Record extracts -

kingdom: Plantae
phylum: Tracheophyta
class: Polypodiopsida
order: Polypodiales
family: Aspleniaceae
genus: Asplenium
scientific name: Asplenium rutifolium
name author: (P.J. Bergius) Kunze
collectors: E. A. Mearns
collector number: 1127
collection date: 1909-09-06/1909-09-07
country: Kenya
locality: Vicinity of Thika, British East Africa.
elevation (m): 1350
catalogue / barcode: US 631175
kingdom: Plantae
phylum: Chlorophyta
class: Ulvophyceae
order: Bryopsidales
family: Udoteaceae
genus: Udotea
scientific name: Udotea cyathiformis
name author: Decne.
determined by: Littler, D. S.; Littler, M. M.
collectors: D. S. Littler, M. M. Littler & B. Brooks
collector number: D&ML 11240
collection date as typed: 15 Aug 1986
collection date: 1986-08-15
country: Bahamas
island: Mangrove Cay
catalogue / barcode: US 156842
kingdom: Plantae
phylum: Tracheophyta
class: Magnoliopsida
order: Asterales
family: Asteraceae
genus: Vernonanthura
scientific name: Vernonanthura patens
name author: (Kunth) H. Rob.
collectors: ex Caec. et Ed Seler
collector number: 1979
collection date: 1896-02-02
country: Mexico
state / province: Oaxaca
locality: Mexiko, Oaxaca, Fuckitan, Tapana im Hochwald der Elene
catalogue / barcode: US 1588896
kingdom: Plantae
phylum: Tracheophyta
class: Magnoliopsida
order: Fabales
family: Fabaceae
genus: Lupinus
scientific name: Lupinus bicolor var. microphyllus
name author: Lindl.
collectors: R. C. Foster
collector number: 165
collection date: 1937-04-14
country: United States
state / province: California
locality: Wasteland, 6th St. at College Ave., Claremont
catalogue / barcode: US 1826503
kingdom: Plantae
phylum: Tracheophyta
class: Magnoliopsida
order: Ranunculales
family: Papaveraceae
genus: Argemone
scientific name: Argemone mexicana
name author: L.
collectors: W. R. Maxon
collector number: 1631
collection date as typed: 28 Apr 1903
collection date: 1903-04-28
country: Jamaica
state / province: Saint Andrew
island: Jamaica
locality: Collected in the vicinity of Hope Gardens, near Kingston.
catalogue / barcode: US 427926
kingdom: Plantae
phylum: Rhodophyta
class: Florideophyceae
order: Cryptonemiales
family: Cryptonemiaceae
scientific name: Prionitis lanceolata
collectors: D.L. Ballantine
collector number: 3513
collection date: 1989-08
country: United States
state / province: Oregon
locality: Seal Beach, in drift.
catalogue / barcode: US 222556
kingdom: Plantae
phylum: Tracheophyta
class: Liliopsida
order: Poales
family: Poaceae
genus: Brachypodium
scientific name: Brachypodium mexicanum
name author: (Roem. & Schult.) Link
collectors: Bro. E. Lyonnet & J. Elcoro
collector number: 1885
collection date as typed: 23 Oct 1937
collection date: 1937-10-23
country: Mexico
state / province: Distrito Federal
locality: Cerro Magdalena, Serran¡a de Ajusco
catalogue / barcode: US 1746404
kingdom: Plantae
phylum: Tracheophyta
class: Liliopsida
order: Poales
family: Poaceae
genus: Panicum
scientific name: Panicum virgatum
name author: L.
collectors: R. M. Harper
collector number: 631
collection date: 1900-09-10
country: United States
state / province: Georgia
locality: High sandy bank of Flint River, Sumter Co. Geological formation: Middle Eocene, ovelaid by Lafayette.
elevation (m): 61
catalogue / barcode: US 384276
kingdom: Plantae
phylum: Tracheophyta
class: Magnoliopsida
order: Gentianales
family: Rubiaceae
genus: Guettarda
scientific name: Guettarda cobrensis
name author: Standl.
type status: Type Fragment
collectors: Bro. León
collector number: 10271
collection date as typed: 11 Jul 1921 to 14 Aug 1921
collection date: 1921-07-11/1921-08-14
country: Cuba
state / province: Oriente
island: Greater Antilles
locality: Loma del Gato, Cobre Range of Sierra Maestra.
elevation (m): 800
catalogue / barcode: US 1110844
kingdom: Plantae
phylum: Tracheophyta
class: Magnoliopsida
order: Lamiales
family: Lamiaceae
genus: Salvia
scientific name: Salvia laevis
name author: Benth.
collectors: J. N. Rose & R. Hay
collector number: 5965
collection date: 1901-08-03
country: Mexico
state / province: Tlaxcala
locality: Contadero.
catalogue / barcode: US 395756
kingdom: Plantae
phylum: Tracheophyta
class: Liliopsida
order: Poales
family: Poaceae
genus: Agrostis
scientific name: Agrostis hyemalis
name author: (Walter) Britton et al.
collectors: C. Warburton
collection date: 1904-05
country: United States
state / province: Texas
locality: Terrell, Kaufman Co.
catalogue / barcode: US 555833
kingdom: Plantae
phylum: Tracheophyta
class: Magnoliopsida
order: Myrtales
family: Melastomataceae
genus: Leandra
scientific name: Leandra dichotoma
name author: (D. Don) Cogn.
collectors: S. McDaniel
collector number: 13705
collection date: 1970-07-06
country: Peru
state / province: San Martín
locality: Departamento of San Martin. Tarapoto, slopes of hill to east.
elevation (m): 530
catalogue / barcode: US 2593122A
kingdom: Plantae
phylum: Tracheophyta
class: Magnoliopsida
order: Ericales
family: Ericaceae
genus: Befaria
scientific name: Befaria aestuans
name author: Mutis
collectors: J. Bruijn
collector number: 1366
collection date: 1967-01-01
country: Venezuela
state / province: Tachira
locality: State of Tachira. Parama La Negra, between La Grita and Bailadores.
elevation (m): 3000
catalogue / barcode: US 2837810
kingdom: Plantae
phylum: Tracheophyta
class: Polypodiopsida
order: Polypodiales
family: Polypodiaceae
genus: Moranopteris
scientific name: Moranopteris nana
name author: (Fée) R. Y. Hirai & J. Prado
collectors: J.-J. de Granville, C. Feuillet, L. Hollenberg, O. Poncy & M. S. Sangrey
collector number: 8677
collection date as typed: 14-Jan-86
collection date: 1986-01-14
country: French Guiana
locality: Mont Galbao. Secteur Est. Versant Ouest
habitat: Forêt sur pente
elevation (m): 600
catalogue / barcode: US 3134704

What is required -
Lay out every line of these records as a numbered list, leaving out any blank lines.

The reply -
1. kingdom: Plantae
2. phylum: Tracheophyta
3. class: Polypodiopsida
4. order: Polypodiales
5. family: Aspleniaceae
6. genus: Asplenium
7. scientific name: Asplenium rutifolium
8. name author: (P.J. Bergius) Kunze
9. collectors: E. A. Mearns
10. collector number: 1127
11. collection date: 1909-09-06/1909-09-07
12. country: Kenya
13. locality: Vicinity of Thika, British East Africa.
14. elevation (m): 1350
15. catalogue / barcode: US 631175
16. kingdom: Plantae
17. phylum: Chlorophyta
18. class: Ulvophyceae
19. order: Bryopsidales
20. family: Udoteaceae
21. genus: Udotea
22. scientific name: Udotea cyathiformis
23. name author: Decne.
24. determined by: Littler, D. S.; Littler, M. M.
25. collectors: D. S. Littler, M. M. Littler & B. Brooks
26. collector number: D&ML 11240
27. collection date as typed: 15 Aug 1986
28. collection date: 1986-08-15
29. country: Bahamas
30. island: Mangrove Cay
31. catalogue / barcode: US 156842
32. kingdom: Plantae
33. phylum: Tracheophyta
34. class: Magnoliopsida
35. order: Asterales
36. family: Asteraceae
37. genus: Vernonanthura
38. scientific name: Vernonanthura patens
39. name author: (Kunth) H. Rob.
40. collectors: ex Caec. et Ed Seler
41. collector number: 1979
42. collection date: 1896-02-02
43. country: Mexico
44. state / province: Oaxaca
45. locality: Mexiko, Oaxaca, Fuckitan, Tapana im Hochwald der Elene
46. catalogue / barcode: US 1588896
47. kingdom: Plantae
48. phylum: Tracheophyta
49. class: Magnoliopsida
50. order: Fabales
51. family: Fabaceae
52. genus: Lupinus
53. scientific name: Lupinus bicolor var. microphyllus
54. name author: Lindl.
55. collectors: R. C. Foster
56. collector number: 165
57. collection date: 1937-04-14
58. country: United States
59. state / province: California
60. locality: Wasteland, 6th St. at College Ave., Claremont
61. catalogue / barcode: US 1826503
62. kingdom: Plantae
63. phylum: Tracheophyta
64. class: Magnoliopsida
65. order: Ranunculales
66. family: Papaveraceae
67. genus: Argemone
68. scientific name: Argemone mexicana
69. name author: L.
70. collectors: W. R. Maxon
71. collector number: 1631
72. collection date as typed: 28 Apr 1903
73. collection date: 1903-04-28
74. country: Jamaica
75. state / province: Saint Andrew
76. island: Jamaica
77. locality: Collected in the vicinity of Hope Gardens, near Kingston.
78. catalogue / barcode: US 427926
79. kingdom: Plantae
80. phylum: Rhodophyta
81. class: Florideophyceae
82. order: Cryptonemiales
83. family: Cryptonemiaceae
84. scientific name: Prionitis lanceolata
85. collectors: D.L. Ballantine
86. collector number: 3513
87. collection date: 1989-08
88. country: United States
89. state / province: Oregon
90. locality: Seal Beach, in drift.
91. catalogue / barcode: US 222556
92. kingdom: Plantae
93. phylum: Tracheophyta
94. class: Liliopsida
95. order: Poales
96. family: Poaceae
97. genus: Brachypodium
98. scientific name: Brachypodium mexicanum
99. name author: (Roem. & Schult.) Link
100. collectors: Bro. E. Lyonnet & J. Elcoro
101. collector number: 1885
102. collection date as typed: 23 Oct 1937
103. collection date: 1937-10-23
104. country: Mexico
105. state / province: Distrito Federal
106. locality: Cerro Magdalena, Serran¡a de Ajusco
107. catalogue / barcode: US 1746404
108. kingdom: Plantae
109. phylum: Tracheophyta
110. class: Liliopsida
111. order: Poales
112. family: Poaceae
113. genus: Panicum
114. scientific name: Panicum virgatum
115. name author: L.
116. collectors: R. M. Harper
117. collector number: 631
118. collection date: 1900-09-10
119. country: United States
120. state / province: Georgia
121. locality: High sandy bank of Flint River, Sumter Co. Geological formation: Middle Eocene, ovelaid by Lafayette.
122. elevation (m): 61
123. catalogue / barcode: US 384276
124. kingdom: Plantae
125. phylum: Tracheophyta
126. class: Magnoliopsida
127. order: Gentianales
128. family: Rubiaceae
129. genus: Guettarda
130. scientific name: Guettarda cobrensis
131. name author: Standl.
132. type status: Type Fragment
133. collectors: Bro. León
134. collector number: 10271
135. collection date as typed: 11 Jul 1921 to 14 Aug 1921
136. collection date: 1921-07-11/1921-08-14
137. country: Cuba
138. state / province: Oriente
139. island: Greater Antilles
140. locality: Loma del Gato, Cobre Range of Sierra Maestra.
141. elevation (m): 800
142. catalogue / barcode: US 1110844
143. kingdom: Plantae
144. phylum: Tracheophyta
145. class: Magnoliopsida
146. order: Lamiales
147. family: Lamiaceae
148. genus: Salvia
149. scientific name: Salvia laevis
150. name author: Benth.
151. collectors: J. N. Rose & R. Hay
152. collector number: 5965
153. collection date: 1901-08-03
154. country: Mexico
155. state / province: Tlaxcala
156. locality: Contadero.
157. catalogue / barcode: US 395756
158. kingdom: Plantae
159. phylum: Tracheophyta
160. class: Liliopsida
161. order: Poales
162. family: Poaceae
163. genus: Agrostis
164. scientific name: Agrostis hyemalis
165. name author: (Walter) Britton et al.
166. collectors: C. Warburton
167. collection date: 1904-05
168. country: United States
169. state / province: Texas
170. locality: Terrell, Kaufman Co.
171. catalogue / barcode: US 555833
172. kingdom: Plantae
173. phylum: Tracheophyta
174. class: Magnoliopsida
175. order: Myrtales
176. family: Melastomataceae
177. genus: Leandra
178. scientific name: Leandra dichotoma
179. name author: (D. Don) Cogn.
180. collectors: S. McDaniel
181. collector number: 13705
182. collection date: 1970-07-06
183. country: Peru
184. state / province: San Martín
185. locality: Departamento of San Martin. Tarapoto, slopes of hill to east.
186. elevation (m): 530
187. catalogue / barcode: US 2593122A
188. kingdom: Plantae
189. phylum: Tracheophyta
190. class: Magnoliopsida
191. order: Ericales
192. family: Ericaceae
193. genus: Befaria
194. scientific name: Befaria aestuans
195. name author: Mutis
196. collectors: J. Bruijn
197. collector number: 1366
198. collection date: 1967-01-01
199. country: Venezuela
200. state / province: Tachira
201. locality: State of Tachira. Parama La Negra, between La Grita and Bailadores.
202. elevation (m): 3000
203. catalogue / barcode: US 2837810
204. kingdom: Plantae
205. phylum: Tracheophyta
206. class: Polypodiopsida
207. order: Polypodiales
208. family: Polypodiaceae
209. genus: Moranopteris
210. scientific name: Moranopteris nana
211. name author: (Fée) R. Y. Hirai & J. Prado
212. collectors: J.-J. de Granville, C. Feuillet, L. Hollenberg, O. Poncy & M. S. Sangrey
213. collector number: 8677
214. collection date as typed: 14-Jan-86
215. collection date: 1986-01-14
216. country: French Guiana
217. locality: Mont Galbao. Secteur Est. Versant Ouest
218. habitat: Forêt sur pente
219. elevation (m): 600
220. catalogue / barcode: US 3134704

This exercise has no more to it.